Friday, September 18, 2009

President Obama's Speech

I personally stayed away from all of the controversy involved in President Obama’s previous drafts of his speech, and the criticisms of the one he actually gave.

In Obama’s speech, he not only stressed the importance of doing well in school, but its role in our society. He pushed the view that when they fail, they’re not just failing themselves—they’re failing their country. His powerful, yet encouraging speech, in my opinion, did an excellent job at imparting a sense of responsibility into each child’s academic life, and also at highlighting education and its integral role in enabling students. Though I don’t agree with the President’s need for involvement in our school system, I do believe it was a speech that needed to be heard by the children of our generation. The responsibility to be educated, the importance of an education, and an education's role in society—these are all aspects of Obama’s speech which I completely understand and agree with.

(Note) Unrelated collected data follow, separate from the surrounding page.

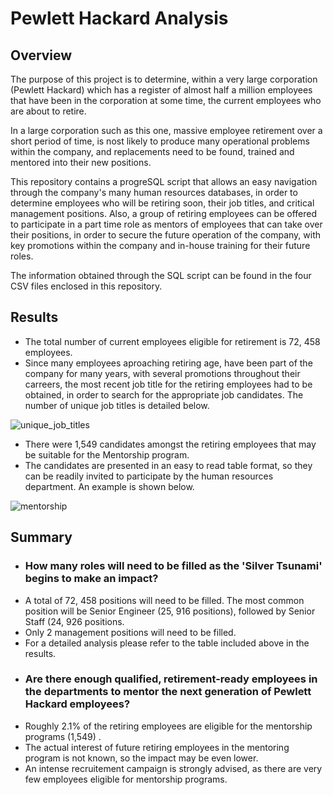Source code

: # Pewlett Hackard Analysis
## Overview
The purpose of this project is to determine, within a very large corporation (Pewlett Hackard) which has a register of almost half a million employees that have been in the corporation at some time, the current employees who are about to retire.

In a large corporation such as this one, massive employee retirement over a short period of time, is nost likely to produce many operational problems within the company, and replacements need to be found, trained and mentored into their new positions.

This repository contains a progreSQL script that allows an easy navigation through the company's many human resources databases, in order to determine employees who will be retiring soon, their job titles, and critical management positions. Also, a group of retiring employees can be offered to participate in a part time role as mentors of employees that can take over their positions, in order to secure the future operation of the company, with key promotions within the company and in-house training for their future roles.

The information obtained through the SQL script can be found in the four CSV files enclosed in this repository.

## Results

 - The total number of current employees eligible for retirement is 72, 458 employees.
 - Since many employees aproaching retiring age, have been part of the company for many years, with several promotions throughout their carreers, the most recent job title for the retiring employees had to be obtained, in order to search for the appropriate job candidates. The number of unique job titles is detailed below.

![unique_job_titles](https://user-images.githubusercontent.com/95982833/153775819-3fc7415a-be3c-4d4f-850d-960b4145a0cf.png)

 - There were 1,549 candidates amongst the retiring employees that may be suitable for the Mentorship program.
 - The candidates are presented in an easy to read table format, so they can be readily invited to participate by the human resources department. An example is shown below.

![mentorship](https://user-images.githubusercontent.com/95982833/153775826-3901cc11-f847-40bd-8e56-02a540499275.png)

## Summary

 - ### How many roles will need to be filled as the 'Silver Tsunami' begins to make an impact?
 - A total of 72, 458 positions will need to be filled. The most common position will be Senior Engineer (25, 916 positions), followed by Senior Staff (24, 926 positions.
 - Only 2 management positions will need to be filled.
 - For a detailed analysis please refer to the table included above in the results.
 - ### Are there enough qualified, retirement-ready employees in the departments to mentor the next generation of Pewlett Hackard employees?
 - Roughly 2.1% of the retiring employees are eligible for the mentorship programs (1,549) .
 - The actual interest of future retiring employees in the mentoring program is not known, so the impact may be even lower.
 -  An intense recruitement campaign is strongly advised, as there are very few employees eligible for mentorship programs.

As for the rhetorical strategy President Obama used in his speech, I think he did a skillful job of weaving in pathos and logos. His use of pathos was definitely the most powerful part of his speech: growing up in Indonesia, too poor to go to a good school, suffering through additional schooling from his mother at 4:30 in the morning. And all of this just so he could have the same education that the average American kid takes for granted. He was also very logical in his section about the correlation between education and jobs. “You can’t drop out of school and just drop into a good job. You’ve got to work for it and train for it and learn for it.” Overall, I think it was a very inspirational speech, but most importantly, it was a very necessary speech.